▶ **Required work**:
Lines containing the word "wrist" are to be copied from the data below.

▶ **Stored data**:
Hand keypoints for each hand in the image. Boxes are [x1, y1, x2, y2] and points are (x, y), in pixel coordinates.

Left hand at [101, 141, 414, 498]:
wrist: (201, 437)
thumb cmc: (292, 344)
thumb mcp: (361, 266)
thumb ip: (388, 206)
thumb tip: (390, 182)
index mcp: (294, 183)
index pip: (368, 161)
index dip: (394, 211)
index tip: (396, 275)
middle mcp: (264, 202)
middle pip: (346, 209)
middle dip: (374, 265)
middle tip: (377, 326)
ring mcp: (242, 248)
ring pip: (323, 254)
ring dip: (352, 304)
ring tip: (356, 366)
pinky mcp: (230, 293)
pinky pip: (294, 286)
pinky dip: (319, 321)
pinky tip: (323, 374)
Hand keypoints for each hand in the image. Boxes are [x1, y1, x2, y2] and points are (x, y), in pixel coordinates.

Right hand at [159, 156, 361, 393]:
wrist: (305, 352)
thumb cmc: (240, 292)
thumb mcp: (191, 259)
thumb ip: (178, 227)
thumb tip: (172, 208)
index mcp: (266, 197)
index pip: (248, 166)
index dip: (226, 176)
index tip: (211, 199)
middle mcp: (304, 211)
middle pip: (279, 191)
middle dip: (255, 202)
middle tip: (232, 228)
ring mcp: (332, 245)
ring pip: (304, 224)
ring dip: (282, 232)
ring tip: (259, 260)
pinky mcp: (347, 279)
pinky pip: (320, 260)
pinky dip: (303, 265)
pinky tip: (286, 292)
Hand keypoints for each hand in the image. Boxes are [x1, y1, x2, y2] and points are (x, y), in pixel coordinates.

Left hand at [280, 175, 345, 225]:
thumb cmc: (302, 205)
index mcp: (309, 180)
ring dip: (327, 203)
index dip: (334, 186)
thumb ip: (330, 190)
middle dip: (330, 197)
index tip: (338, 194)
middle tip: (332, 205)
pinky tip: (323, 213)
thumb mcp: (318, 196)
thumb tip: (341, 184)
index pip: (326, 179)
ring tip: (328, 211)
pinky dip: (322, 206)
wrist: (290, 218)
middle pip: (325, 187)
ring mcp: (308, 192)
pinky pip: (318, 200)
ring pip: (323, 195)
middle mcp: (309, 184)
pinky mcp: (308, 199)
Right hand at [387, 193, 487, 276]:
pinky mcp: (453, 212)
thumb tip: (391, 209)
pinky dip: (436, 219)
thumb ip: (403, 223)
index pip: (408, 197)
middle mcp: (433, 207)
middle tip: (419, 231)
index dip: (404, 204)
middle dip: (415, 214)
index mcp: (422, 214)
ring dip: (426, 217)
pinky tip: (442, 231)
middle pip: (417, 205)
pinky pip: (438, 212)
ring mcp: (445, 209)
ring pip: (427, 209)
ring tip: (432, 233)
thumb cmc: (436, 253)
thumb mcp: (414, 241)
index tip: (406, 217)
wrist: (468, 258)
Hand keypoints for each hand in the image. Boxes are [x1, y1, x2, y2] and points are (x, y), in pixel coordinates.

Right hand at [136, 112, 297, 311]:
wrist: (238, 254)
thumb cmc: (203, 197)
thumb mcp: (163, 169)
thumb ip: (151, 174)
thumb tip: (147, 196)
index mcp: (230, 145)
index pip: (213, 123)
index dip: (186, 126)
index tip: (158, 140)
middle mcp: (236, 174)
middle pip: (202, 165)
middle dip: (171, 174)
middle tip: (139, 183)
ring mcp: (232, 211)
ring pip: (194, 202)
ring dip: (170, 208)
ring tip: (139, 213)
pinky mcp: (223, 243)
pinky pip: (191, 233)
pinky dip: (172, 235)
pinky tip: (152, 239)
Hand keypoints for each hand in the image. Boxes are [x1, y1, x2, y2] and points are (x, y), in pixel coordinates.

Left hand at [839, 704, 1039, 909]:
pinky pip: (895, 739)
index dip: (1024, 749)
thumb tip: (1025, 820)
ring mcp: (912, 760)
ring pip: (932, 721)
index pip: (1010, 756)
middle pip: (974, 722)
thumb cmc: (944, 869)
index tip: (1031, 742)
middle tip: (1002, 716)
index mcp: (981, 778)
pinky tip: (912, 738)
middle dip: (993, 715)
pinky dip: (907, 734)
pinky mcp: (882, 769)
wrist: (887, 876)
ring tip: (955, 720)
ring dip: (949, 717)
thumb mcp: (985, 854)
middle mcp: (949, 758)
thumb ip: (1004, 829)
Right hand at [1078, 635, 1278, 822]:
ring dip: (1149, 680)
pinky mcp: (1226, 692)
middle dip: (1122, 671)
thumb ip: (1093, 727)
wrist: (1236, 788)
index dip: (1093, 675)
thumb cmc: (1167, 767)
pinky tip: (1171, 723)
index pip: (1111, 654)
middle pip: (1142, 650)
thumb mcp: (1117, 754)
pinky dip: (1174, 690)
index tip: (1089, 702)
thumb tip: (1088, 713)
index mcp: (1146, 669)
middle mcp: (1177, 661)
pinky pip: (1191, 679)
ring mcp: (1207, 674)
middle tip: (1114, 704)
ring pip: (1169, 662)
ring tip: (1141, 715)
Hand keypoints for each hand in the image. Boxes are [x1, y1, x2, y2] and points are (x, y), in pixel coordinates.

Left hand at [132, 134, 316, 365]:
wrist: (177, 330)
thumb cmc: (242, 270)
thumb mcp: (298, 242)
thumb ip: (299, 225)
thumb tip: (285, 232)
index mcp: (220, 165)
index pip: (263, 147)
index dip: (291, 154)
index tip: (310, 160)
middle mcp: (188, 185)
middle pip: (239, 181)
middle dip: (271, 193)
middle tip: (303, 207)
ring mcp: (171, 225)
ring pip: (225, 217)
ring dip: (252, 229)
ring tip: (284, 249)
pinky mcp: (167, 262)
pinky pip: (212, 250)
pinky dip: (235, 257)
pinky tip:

▶ **Output for this exercise**:
wrist: (201, 437)
wrist: (305, 352)
wrist: (290, 218)
wrist: (468, 258)
wrist: (238, 254)
wrist: (887, 876)
wrist: (1236, 788)
wrist: (177, 330)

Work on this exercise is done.